In the Kitchen

Regrowing Vegetables – A Viable Way to Cut Down Food Costs?

Information about regrowing vegetables that you have purchased from the grocery store has been floating around the old information superhighway (aka, the internet) recently. Regrowing vegetables refers to basically inserting the cut root ends of produce into plain old water and waiting for them to grow. Buzzfeed lists scallions, garlic sprouts, romaine lettuce, carrot tops and basil as vegetables that are easy to regrow. Theoretically you can use any veggie that has a root end intact, as well as some others (like growing a pineapple from the top). 

When I first heard of regrowing vegetables, I was pretty skeptical. I mean, vegetables are living things and need nutrients to grow, just like anything else. These nutrients can’t be provided from water alone, so how is that growing supposed to happen. But if it worked, wouldn’t it be awesome? Just think how many fewer groceries you’d have to buy! I decided to give it a try.

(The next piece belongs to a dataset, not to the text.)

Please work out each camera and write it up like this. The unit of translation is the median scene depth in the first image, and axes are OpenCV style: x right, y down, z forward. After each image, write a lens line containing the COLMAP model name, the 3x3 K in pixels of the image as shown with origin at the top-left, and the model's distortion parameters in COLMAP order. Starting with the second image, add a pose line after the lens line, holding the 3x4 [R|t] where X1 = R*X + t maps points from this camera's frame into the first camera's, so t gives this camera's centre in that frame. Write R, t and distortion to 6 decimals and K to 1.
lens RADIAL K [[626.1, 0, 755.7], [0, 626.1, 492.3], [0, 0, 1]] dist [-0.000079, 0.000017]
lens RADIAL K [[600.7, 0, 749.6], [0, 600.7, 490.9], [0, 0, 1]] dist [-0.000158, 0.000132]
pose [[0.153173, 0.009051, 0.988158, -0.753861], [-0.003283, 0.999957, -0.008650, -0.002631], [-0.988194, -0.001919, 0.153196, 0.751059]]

chinese cabbage 2 daysThe first veggie I tried was some Chinese cabbage from my CSA. I cut off the usable leafy part for my stir-fry and stuck the bottom (root) into a container of water instead of throwing it away. I put it on my kitchen windowsill where I knew it would get a lot of sunlight. I was pretty excited when it was visibly growing after only a couple of days (above picture). 

Veggies after a week

At this point, I added bok choy, scallions and red lettuce to my experiment. They too, started growing right away. BUT – this is pretty much where the excitement ended. After a week, both the lettuce and the cabbage pretty much stopped growing. I was left with maybe enough of each to feed my cockatiel once. The bok choy and scallions did keep growing for maybe another week, but they too went downhill. 

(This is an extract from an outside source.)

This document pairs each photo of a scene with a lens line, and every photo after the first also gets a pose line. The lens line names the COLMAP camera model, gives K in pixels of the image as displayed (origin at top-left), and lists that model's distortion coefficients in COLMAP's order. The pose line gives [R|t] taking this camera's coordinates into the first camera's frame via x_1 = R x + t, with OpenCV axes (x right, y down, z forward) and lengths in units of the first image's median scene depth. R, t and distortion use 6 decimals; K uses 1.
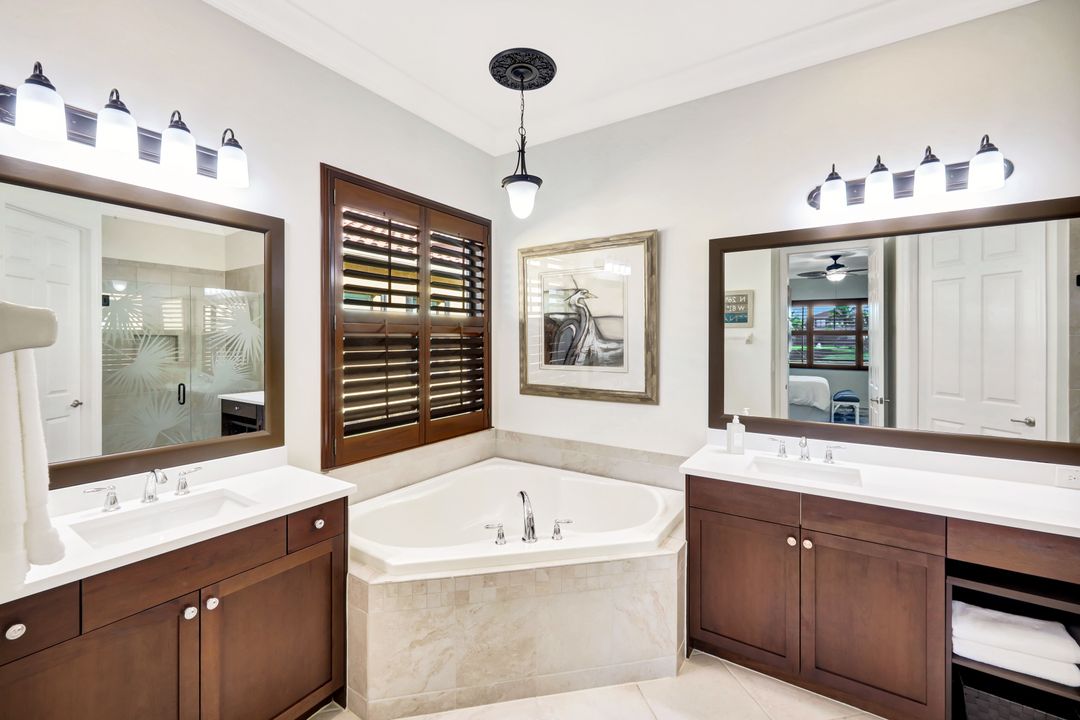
lens RADIAL K [[455.2, 0, 530.2], [0, 455.2, 340.1], [0, 0, 1]] dist [-0.001585, -0.000343]
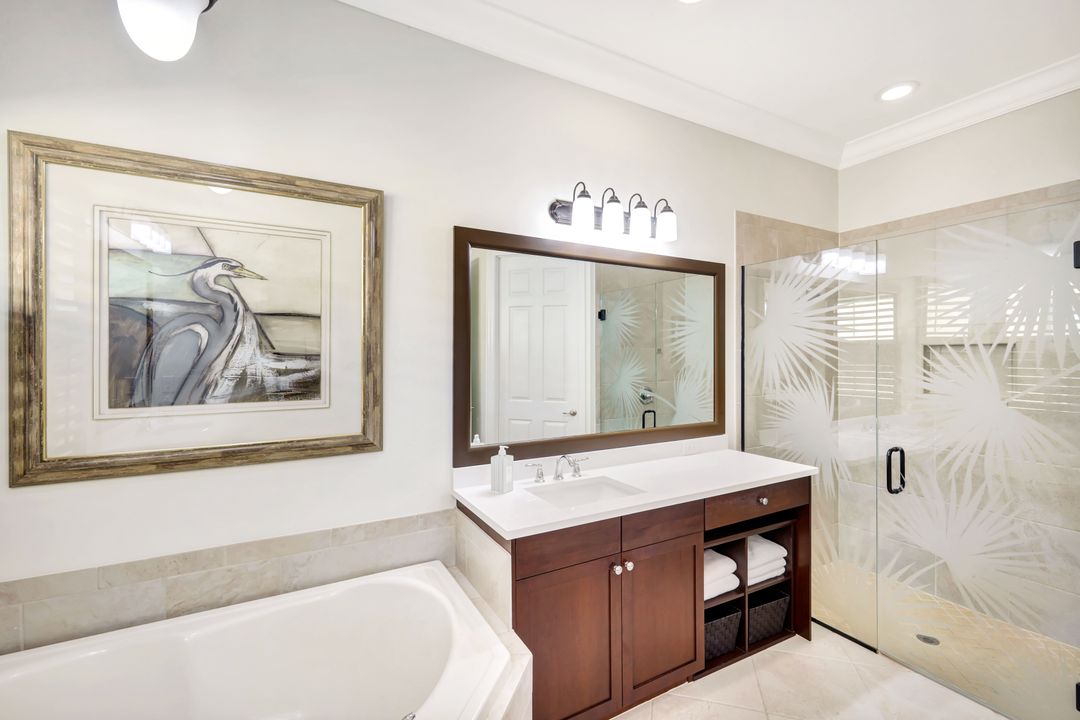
lens RADIAL K [[455.2, 0, 539.2], [0, 455.2, 355.7], [0, 0, 1]] dist [-0.001585, -0.000343]
pose [[0.444155, -0.000474, 0.895950, -0.204554], [0.003249, 0.999994, -0.001082, 0.002530], [-0.895944, 0.003391, 0.444154, 0.449485]]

Regrown veg after 3 weeksAt the 3 week point, I took one last set of pictures. You can tell that the bok choy and the scallions (the two left) significantly taller than before. The lettuce and cabbage (the two right) are pretty much the same size as the one week picture, but looking a little worse for wear. Even with regular water changes, all the plants had started getting pretty slimy looking and brown where they were sitting in the water. The lettuce had begun to wilt. They even smelled pretty rank. Basically, they were rotting – Eew. Not something I would ever  want to eat.

Best worst of all, when I looked closely at the bok choy, it was absolutely covered with tiny little bugs – like aphids or something. I do realize that all of my produce has had bugs on it at one time or another, and that’s fine. I just don’t want them in my kitchen.

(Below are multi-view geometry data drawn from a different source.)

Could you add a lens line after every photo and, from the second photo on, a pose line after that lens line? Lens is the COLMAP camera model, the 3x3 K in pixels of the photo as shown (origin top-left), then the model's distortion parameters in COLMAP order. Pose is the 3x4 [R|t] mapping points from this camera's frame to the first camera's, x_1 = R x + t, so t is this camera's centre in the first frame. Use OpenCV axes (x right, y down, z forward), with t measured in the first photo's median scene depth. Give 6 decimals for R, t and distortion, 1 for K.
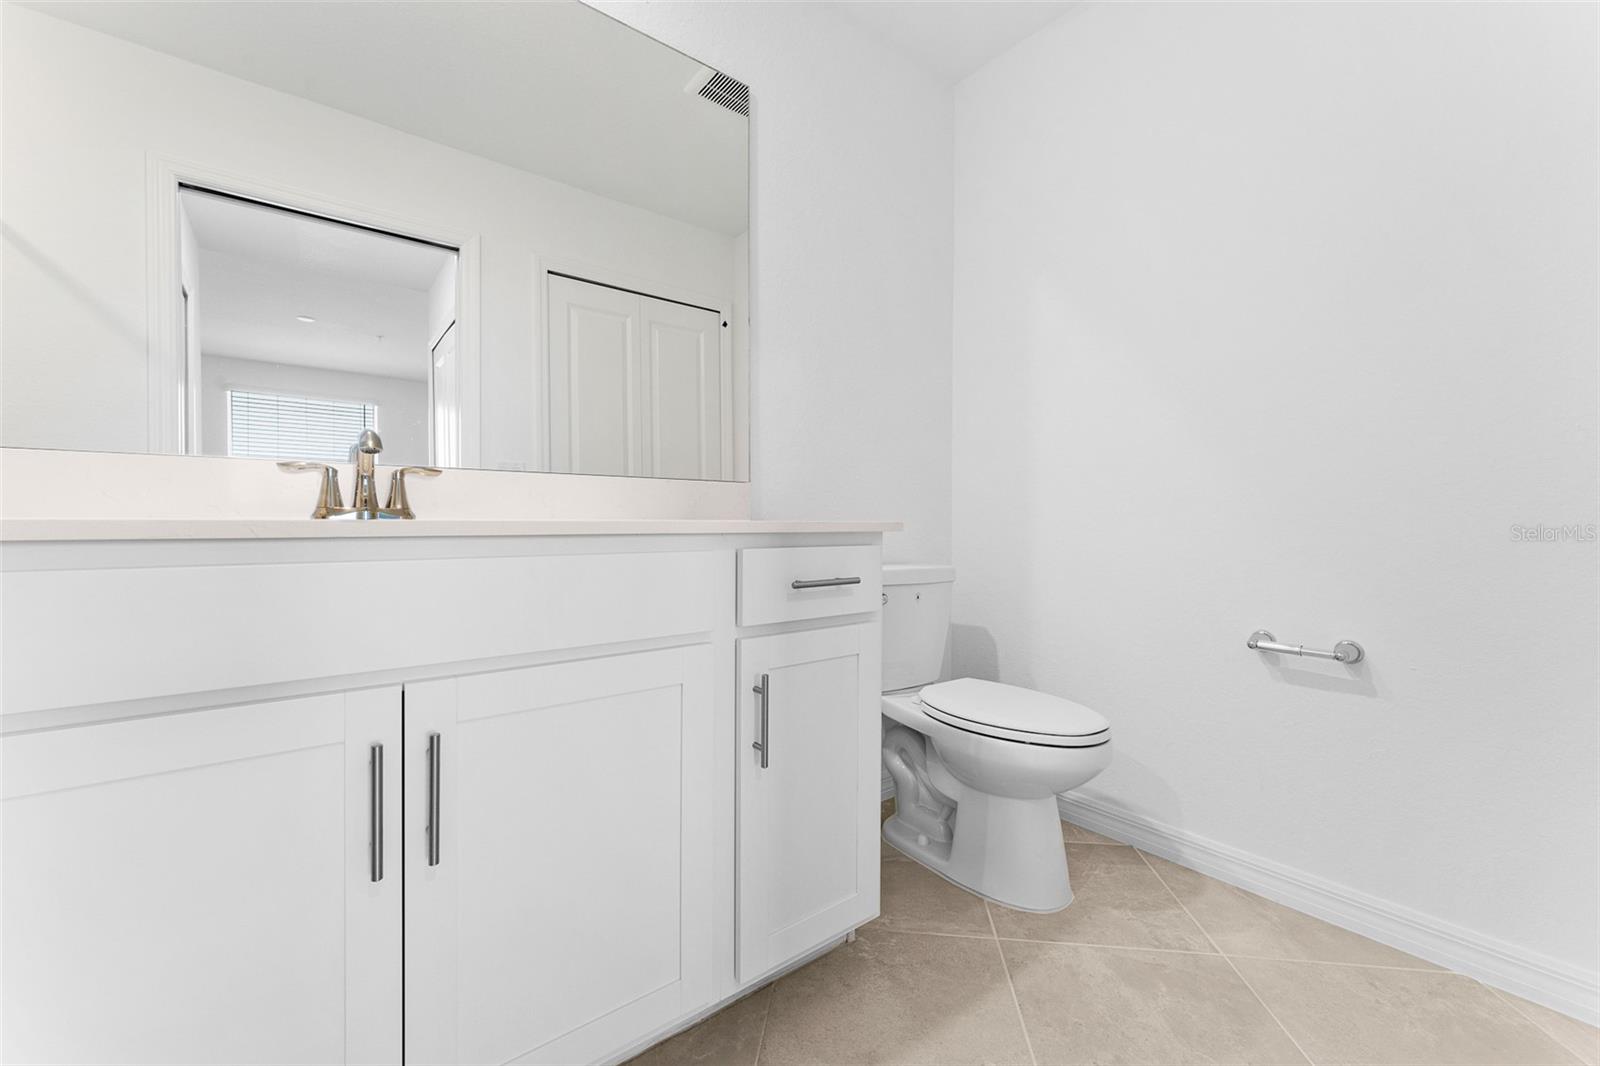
lens RADIAL K [[646.4, 0, 803.9], [0, 646.4, 534.0], [0, 0, 1]] dist [0.001818, 0.000086]
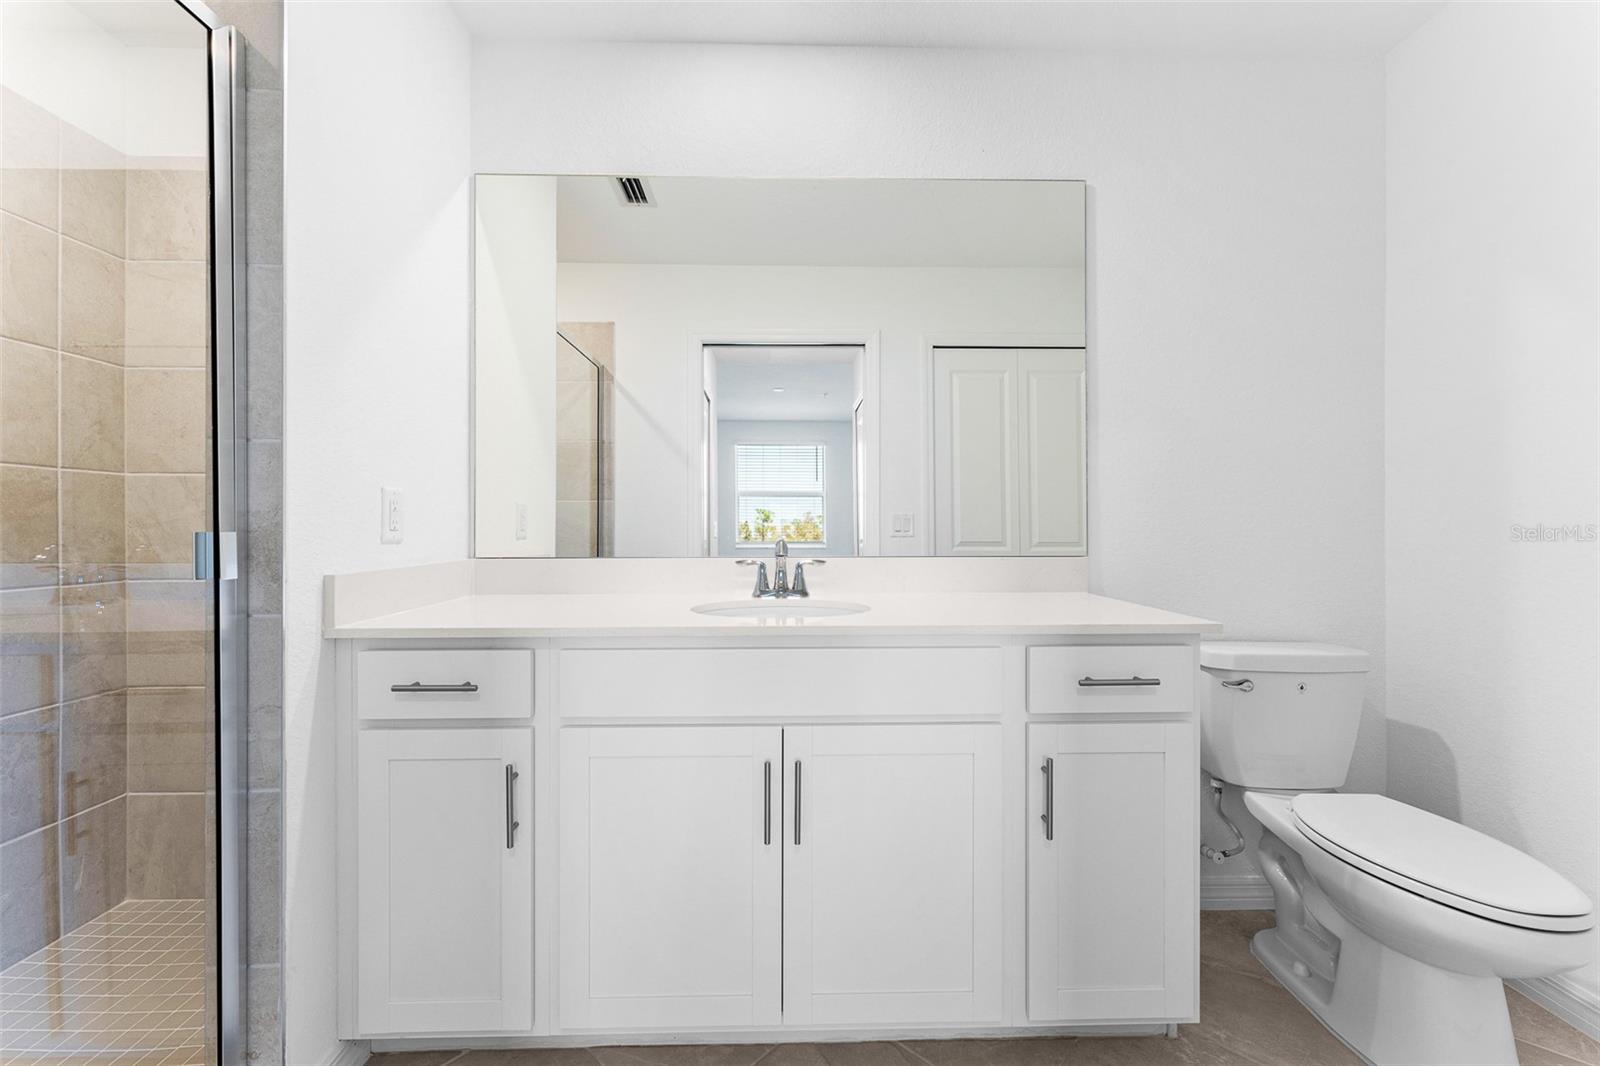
lens RADIAL K [[646.4, 0, 786.0], [0, 646.4, 528.1], [0, 0, 1]] dist [0.001818, 0.000086]
pose [[0.795744, -0.002531, -0.605628, 0.197256], [-0.007816, 0.999865, -0.014449, -0.128877], [0.605583, 0.016231, 0.795617, -0.158389]]
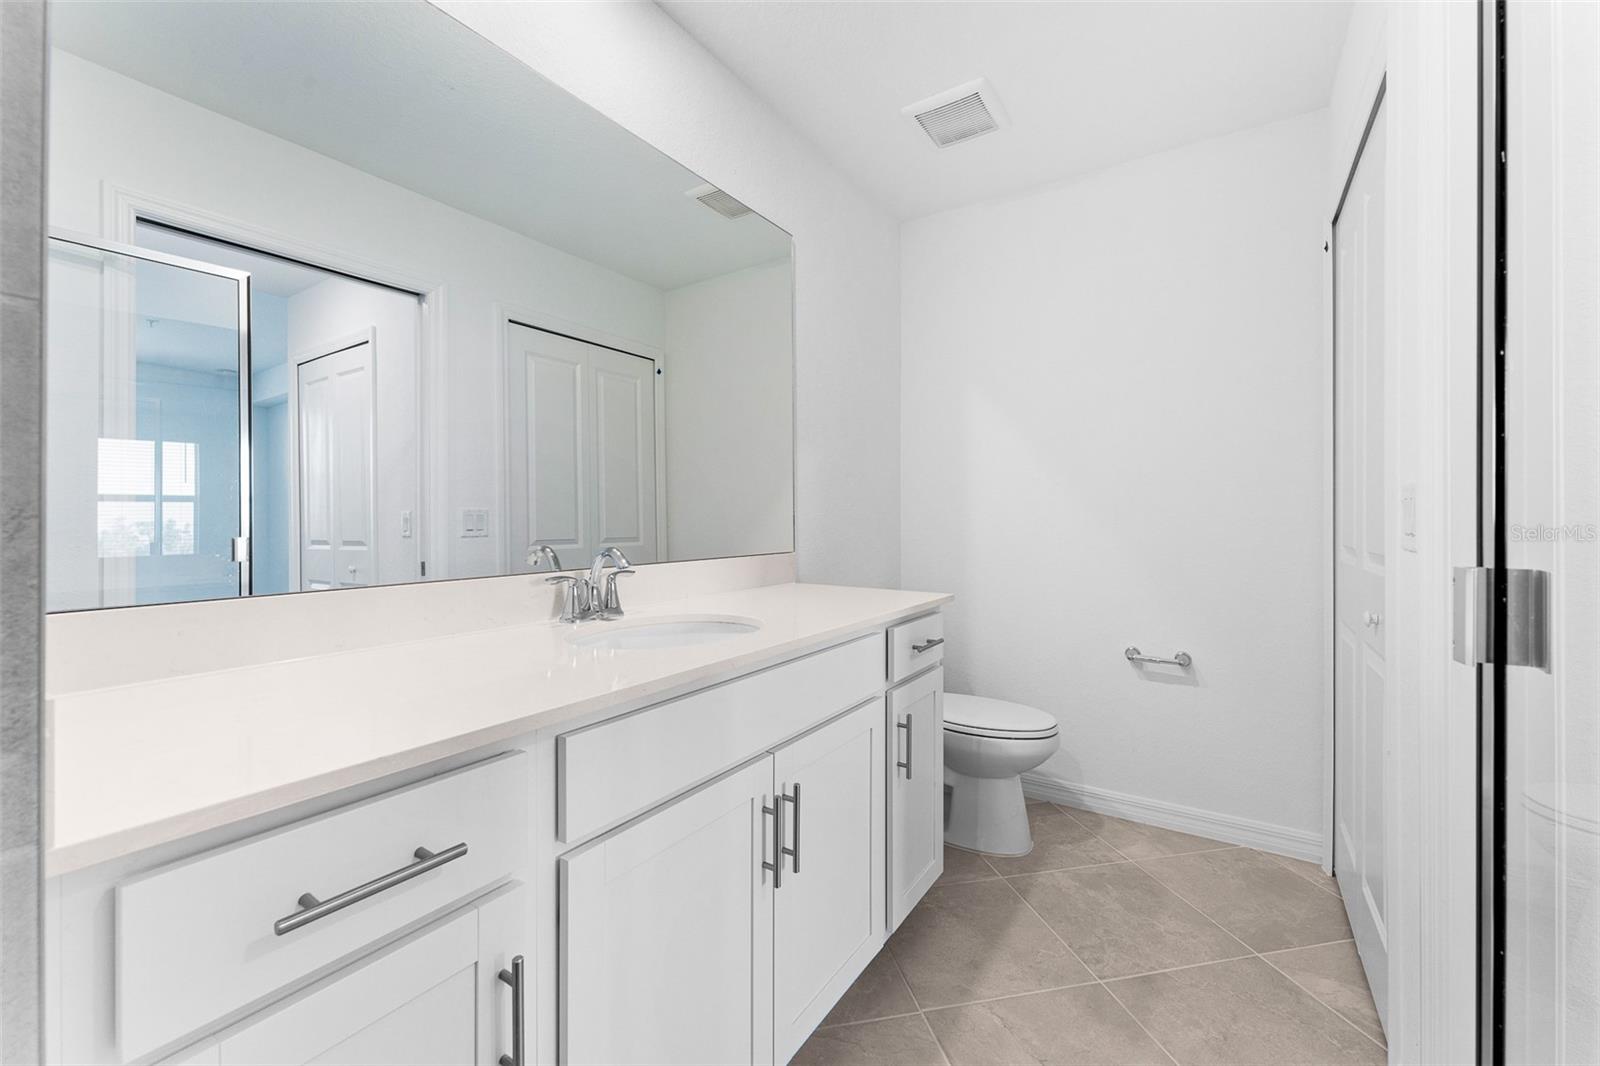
lens RADIAL K [[646.4, 0, 819.2], [0, 646.4, 517.7], [0, 0, 1]] dist [0.001818, 0.000086]
pose [[0.946682, -0.002603, 0.322159, -0.534604], [0.008357, 0.999829, -0.016477, -0.152218], [-0.322062, 0.018290, 0.946542, -0.241218]]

Of the four veggies I tried, the only one I could see realistically being regrown in your house and actually getting any use of it is scallions. They grew significantly more than the others, and didn’t get as rotten on the bottoms as the rest. Since you often don’t use many scallions at once, you may get some use out of them, especially if you had a few growing at different stages at the same time. However, you’re not going to be able to regrow them forever. Due to the rotting factor, I think you’d be able to regrow a scallion once, and that would be it. And scallions don’t really cost that much – I’m not sure getting an extra few inches of scallions out of the ones you buy is worth it, considering the fact that you’d have scallions sitting on your windowsills at all times. 

Regrowing vegetables might be a fun experiment for your kids, but I’m going to leave my vegetable growing to the garden.